## What you need to do
Restate the Southside ISD hiring article between "Session was one" and "district won’t say.", inclusive, swapping "annual salary" for "yearly pay".

## Source text
# # # # #
As a condition of that probation, he was also ordered to complete a batterer intervention/prevention program, and undergo random drug and alcohol testing, according to Harris County court records.
Session completed the terms of this probation in March 2014. His employer at the time reported the assault case to Texas Education Agency, which has the option to sanction certified educators in such cases. None was issued in this case.
Session was one of Southside Superintendent Mark Eads’ first hires after he came onboard in May 2016. Session’s $112,000 annual salary ranked among the top 30 for high school principals in Bexar County, according to a list compiled by mySA.com last fall.
It’s clear that Southside routinely conducts criminal background checks on prospective employees. So the district should have known of Session’s criminal record.
What’s unclear, then, is why the district weighted the criteria the way it did to hire him anyway. The district won’t say.
Southside ISD has been in turmoil for years, and much change is afoot. Optimism was growing that things were finally moving in the right direction after Eads arrived.
Earlier this year, the community welcomed the TEA’s assignment of a conservator in Southside ISD and has been anxiously awaiting the replacement of the elected board with appointed members.
Rebuilding this troubled district is going to take a team effort and community support.
Recruiting community members to serve on the appointed board and educators to work in what has been a dysfunctional district are difficult enough under normal circumstance. Administrative missteps like the one that resulted in the hiring of Session only undermine the process.
# # # # #
## Supplied entries
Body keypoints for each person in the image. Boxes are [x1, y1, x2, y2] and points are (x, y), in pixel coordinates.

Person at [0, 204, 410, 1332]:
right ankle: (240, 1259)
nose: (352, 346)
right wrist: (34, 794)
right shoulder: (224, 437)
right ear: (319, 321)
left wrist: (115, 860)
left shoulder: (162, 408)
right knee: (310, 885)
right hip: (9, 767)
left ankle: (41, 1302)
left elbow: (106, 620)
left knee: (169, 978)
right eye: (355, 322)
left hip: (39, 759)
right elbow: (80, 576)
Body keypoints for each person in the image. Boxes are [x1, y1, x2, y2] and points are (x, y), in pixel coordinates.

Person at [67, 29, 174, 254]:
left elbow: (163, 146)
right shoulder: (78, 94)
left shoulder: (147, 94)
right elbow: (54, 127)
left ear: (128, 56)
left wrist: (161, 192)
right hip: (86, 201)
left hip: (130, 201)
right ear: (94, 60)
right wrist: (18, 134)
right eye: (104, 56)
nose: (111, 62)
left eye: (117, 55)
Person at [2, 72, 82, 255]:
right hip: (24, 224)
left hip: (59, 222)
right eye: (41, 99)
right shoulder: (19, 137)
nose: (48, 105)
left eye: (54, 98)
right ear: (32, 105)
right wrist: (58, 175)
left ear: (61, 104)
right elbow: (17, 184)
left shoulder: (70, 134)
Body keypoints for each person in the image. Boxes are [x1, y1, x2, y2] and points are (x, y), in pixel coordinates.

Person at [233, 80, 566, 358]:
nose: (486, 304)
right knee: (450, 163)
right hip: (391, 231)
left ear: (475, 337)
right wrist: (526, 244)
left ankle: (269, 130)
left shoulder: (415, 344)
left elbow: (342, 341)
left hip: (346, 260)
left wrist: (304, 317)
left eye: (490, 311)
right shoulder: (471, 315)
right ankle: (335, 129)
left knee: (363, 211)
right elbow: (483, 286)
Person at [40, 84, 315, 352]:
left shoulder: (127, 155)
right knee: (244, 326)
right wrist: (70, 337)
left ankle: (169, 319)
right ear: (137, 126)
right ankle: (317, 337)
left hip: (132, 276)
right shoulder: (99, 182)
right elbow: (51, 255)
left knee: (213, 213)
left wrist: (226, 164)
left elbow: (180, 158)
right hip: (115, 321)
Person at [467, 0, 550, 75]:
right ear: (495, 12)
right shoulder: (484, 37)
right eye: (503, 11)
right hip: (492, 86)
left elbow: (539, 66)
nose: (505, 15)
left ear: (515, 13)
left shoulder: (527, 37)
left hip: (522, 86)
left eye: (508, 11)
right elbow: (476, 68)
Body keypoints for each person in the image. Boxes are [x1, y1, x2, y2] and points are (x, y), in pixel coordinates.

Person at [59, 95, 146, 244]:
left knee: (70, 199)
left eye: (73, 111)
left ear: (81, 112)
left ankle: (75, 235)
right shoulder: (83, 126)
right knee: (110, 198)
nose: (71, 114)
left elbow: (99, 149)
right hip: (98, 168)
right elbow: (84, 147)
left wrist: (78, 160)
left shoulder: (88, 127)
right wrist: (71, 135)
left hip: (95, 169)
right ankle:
# # # # #
## Expected answer
Session was one of Southside Superintendent Mark Eads’ first hires after he came onboard in May 2016. Session’s $112,000 yearly pay ranked among the top 30 for high school principals in Bexar County, according to a list compiled by mySA.com last fall.
It’s clear that Southside routinely conducts criminal background checks on prospective employees. So the district should have known of Session’s criminal record.
What’s unclear, then, is why the district weighted the criteria the way it did to hire him anyway. The district won’t say.